*Instructions*.
(1) In the article on repeat liver surgery for colorectal cancer, how many patients did the French researchers include in their study?
(2) Carry the article on repeat liver surgery for colorectal cancer forward from its last sentence.

*Provided passage*.
Posted on March 8th, 2009 by
According to results recently published in the Archives of Surgery, a second surgery to remove colorectal cancer that has spread to the liver can significantly improve survival.
Colorectal cancer is the second leading cause of cancer-related deaths in the United States. The liver is one of the most common places to which colorectal cancer spreads in its advanced stages. Cancer spread to the liver is referred to as liver metastasis.
Treatment for liver metastasis depends upon overall health of the patient, extent of spread, and anatomical location of the metastasis. Overall, surgical removal of cancer in the liver (hepatic resection) appears to provide the best outcomes. Surgeons often remove a part of the liver (hepatectomy) as well as the cancer. However, because outcomes following a second hepatic resection have not been clearly established, patients often undergo just one resection.
Researchers from France recently conducted a study to evaluate data including 40 patients with colorectal cancer who underwent two hepatectomies for recurrent colorectal cancer. The researchers evaluated both short and long-term results and identified factors that might help determine which subgroups of patients may experience better outcomes with a second hepatectomy.

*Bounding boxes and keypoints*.
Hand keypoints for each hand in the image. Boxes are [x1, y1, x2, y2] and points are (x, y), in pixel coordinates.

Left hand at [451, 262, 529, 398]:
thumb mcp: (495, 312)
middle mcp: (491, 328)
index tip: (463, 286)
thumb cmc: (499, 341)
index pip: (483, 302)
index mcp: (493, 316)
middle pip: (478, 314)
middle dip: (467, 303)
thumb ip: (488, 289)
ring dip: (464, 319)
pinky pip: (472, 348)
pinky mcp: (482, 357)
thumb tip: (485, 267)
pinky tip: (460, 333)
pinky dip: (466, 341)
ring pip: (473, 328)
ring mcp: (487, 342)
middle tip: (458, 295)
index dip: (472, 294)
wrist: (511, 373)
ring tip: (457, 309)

---

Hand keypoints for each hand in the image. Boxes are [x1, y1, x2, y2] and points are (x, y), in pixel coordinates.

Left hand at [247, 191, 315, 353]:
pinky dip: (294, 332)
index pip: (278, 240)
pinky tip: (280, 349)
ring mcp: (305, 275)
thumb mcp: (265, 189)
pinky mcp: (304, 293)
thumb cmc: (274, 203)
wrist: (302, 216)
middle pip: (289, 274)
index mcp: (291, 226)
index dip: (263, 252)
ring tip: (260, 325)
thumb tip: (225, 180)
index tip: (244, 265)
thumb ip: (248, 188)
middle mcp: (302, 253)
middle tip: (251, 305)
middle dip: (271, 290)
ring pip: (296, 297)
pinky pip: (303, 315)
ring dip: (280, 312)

*Answers by item number*.
(1) 40 patients with colorectal cancer who underwent two hepatectomies for recurrent colorectal cancer.

(2)
The researchers concluded: “A second liver resection because of recurrent liver metastases from colorectal cancer is safe and provides a survival benefit similar to that with single hepatectomy. Our analysis suggests that the benefit of treatment is limited in patients who undergo a second hepatectomy within 1 year of the first operation…. Repeat liver resection because of recurrent colorectal liver metastases can provide survival benefit with a low rate of complications.”
Patients with liver metastases from colorectal cancer may wish to speak with their physician regarding their individual risks and benefits of all treatment options.
Reference: Cunha A, Laurent C, Rault a, et al. A second liver resection due to recurrent colorectal liver metastases. Archives of Surgery. 2007;142:1144-1149.